PLFSS 2021 : exceptionnel et décevant ?

Christophe Rondel dirige le pôle Affaires publiques et lobbying de Comfluence. Régulièrement sollicité par de grandes entreprises et organisations professionnelles, notre directeur senior décrypte pour vous certains enjeux du Projet de Loi de Financement de la Sécurité Sociale 2021, dont l’examen est toujours en cours.

Le millésime 2021 du PLFSS est-il un grand cru ?

CR : Il est à la fois sans surprise, parce qu’il donne lieu aux débats habituels, et exceptionnel. C’est bien sûr, la situation de crise créée par la COVID-19 qui lui confère un caractère sans précédent et suscite des engagements majeurs de la part de l’Etat. C’est le cas notamment en ce qui concerne la revalorisation des salaires du personnel hospitalier. Cette revendication a émergé dans le cadre du Ségur de la Santé et s’est imposée dans le contexte de crise sanitaire. Le Gouvernement tente d’y apporter ici une réponse.

De même sur le numérique en santé, des mesures ont été prises pour décloisonner médecine de ville et établissements hospitaliers. Ainsi, le Ministère de la Santé va maintenir le remboursement à 100% des consultations en télémédecine durant un an même si le Sénat a proposé de réduire cette durée à 6 mois. On aurait peut-être pu s’attendre à des avancées plus significatives…

Un PLFSS plus ambitieux … mais comment ?

CR : Le ministre de la Santé aurait pu être plus enclin à reprendre les propositions du Sénat qui faisaient sens. L’idée de corréler en partie le prix du médicament aux investissements des laboratoires en France en faveur de l’emploi et la R&D méritait d’être creusée. Une autre initiative était pertinente, celle concernant la simplification des mécanismes très complexes concernant l’accès précoce des médicaments. Celle-ci était clairement au bénéfice des patients tout en apportant des gages majeurs en matière de sécurité.

Sur le numérique en santé le Gouvernement reste frileux. Il soutient le développement de la téléconsultation, mais ne souhaite pas contraindre les médecins à alimenter le DMP, comme si l’un pouvait fonctionner durablement sans l’autre. De même, il est opposé à une mesure introduite au Sénat qui tend à expérimenter la création d’un service de téléconsultations aux entrées des urgences.

Or, cette solution innovante, qui suppose d’innover dans la facturation hospitalière, pourrait contribuer à réguler le nombre de passages aux urgences. Plutôt que de s’engager dans cette voie, le Gouvernement préfère avoir recours à un mécanisme classique et peu dissuasif de « franchise », le fameux « forfait urgences ».
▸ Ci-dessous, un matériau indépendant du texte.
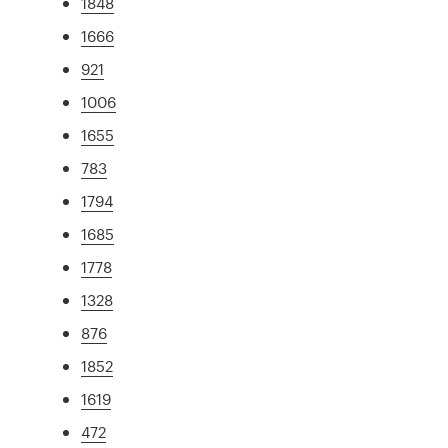
1848
1666
921
1006
1655
783
1794
1685
1778
1328
876
1852
1619
472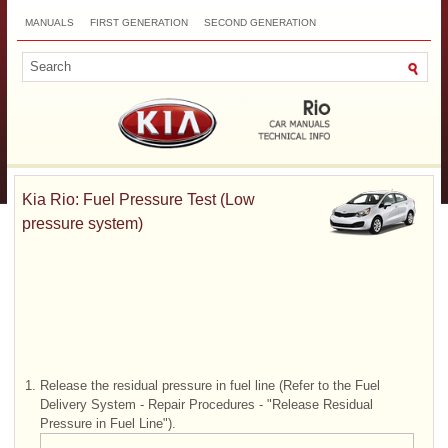
MANUALS
FIRST GENERATION
SECOND GENERATION
THIRD GENERATION
NEW
TOP
SITEMAP
CONTACTS
SEARCH
Kia Rio: Fuel Pressure Test (Low
pressure system)
1.
Release the residual pressure in fuel line (Refer to the Fuel
Delivery System - Repair Procedures - "Release Residual
Pressure in Fuel Line").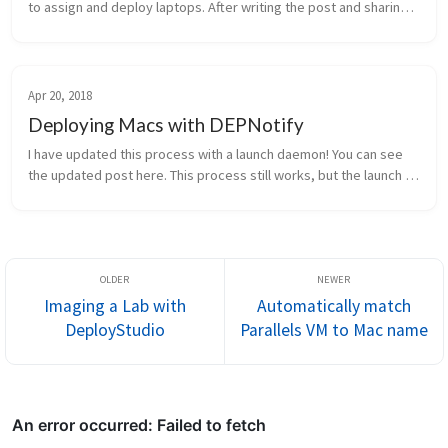
to assign and deploy laptops. After writing the post and sharing 
it, several people asked me “what happens if the policy runs 
before t...
Apr 20, 2018
Deploying Macs with DEPNotify
I have updated this process with a launch daemon! You can see 
the updated post here. This process still works, but the launch 
daemon will solve some timing issues that you may have. 
“Imaging is d...
Imaging a Lab with
Automatically match
DeployStudio
Parallels VM to Mac name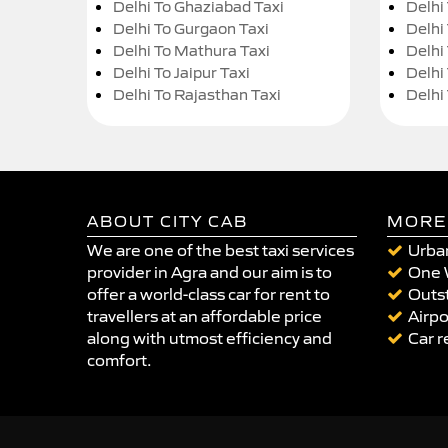
Delhi To Ghaziabad Taxi
Delhi
Delhi To Gurgaon Taxi
Delhi
Delhi To Mathura Taxi
Delhi 
Delhi To Jaipur Taxi
Delhi
Delhi To Rajasthan Taxi
Delhi
ABOUT CITY CAB
MORE
We are one of the best taxi services
Urban
provider in Agra and our aim is to
One 
offer a world-class car for rent to
Outst
travellers at an affordable price
Airpo
along with utmost efficiency and
Car r
comfort.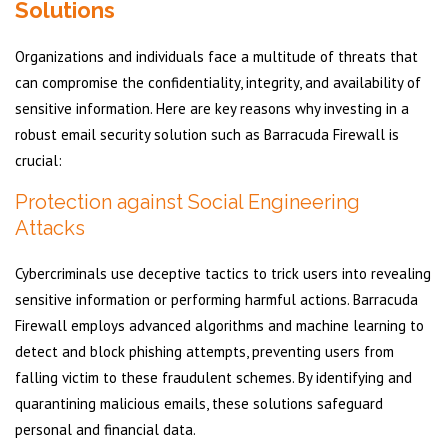
Solutions
Organizations and individuals face a multitude of threats that
can compromise the confidentiality, integrity, and availability of
sensitive information. Here are key reasons why investing in a
robust email security solution such as Barracuda Firewall is
crucial:
Protection against Social Engineering
Attacks
Cybercriminals use deceptive tactics to trick users into revealing
sensitive information or performing harmful actions. Barracuda
Firewall employs advanced algorithms and machine learning to
detect and block phishing attempts, preventing users from
falling victim to these fraudulent schemes. By identifying and
quarantining malicious emails, these solutions safeguard
personal and financial data.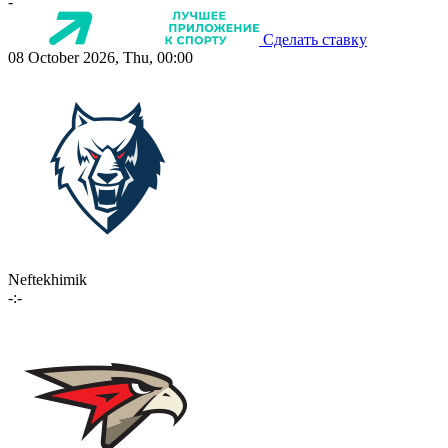
-
Сделать ставку
08 October 2026, Thu, 00:00
Neftekhimik
-:-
Vous soulignez aussi que le gouvernement poursuit le mouvement d’Etatisation de la protection sociale

CR : Oui, ce mouvement n’est pas nouveau, mais il s’accélère. Les clauses de désignation, l’encadrement des contrats responsables, la mise en œuvre du « 100% santé » et la création d’une complémentaire santé solidaire gérée par les pouvoirs publics… tout converge vers l’émergence d’une complémentaire santé d’État, ce qui pose la question du futur rôle des complémentaires. Celles-ci sont de plus en plus limitées à des prestations peu différenciantes sur leurs métiers de base et à devenir des collecteurs privés d’impôt pour l’Etat, comme l’atteste la nouvelle taxe dite COVID dont le rendement devrait être de 1 milliard d’euros en 2020 et au moins 500 millions en 2021.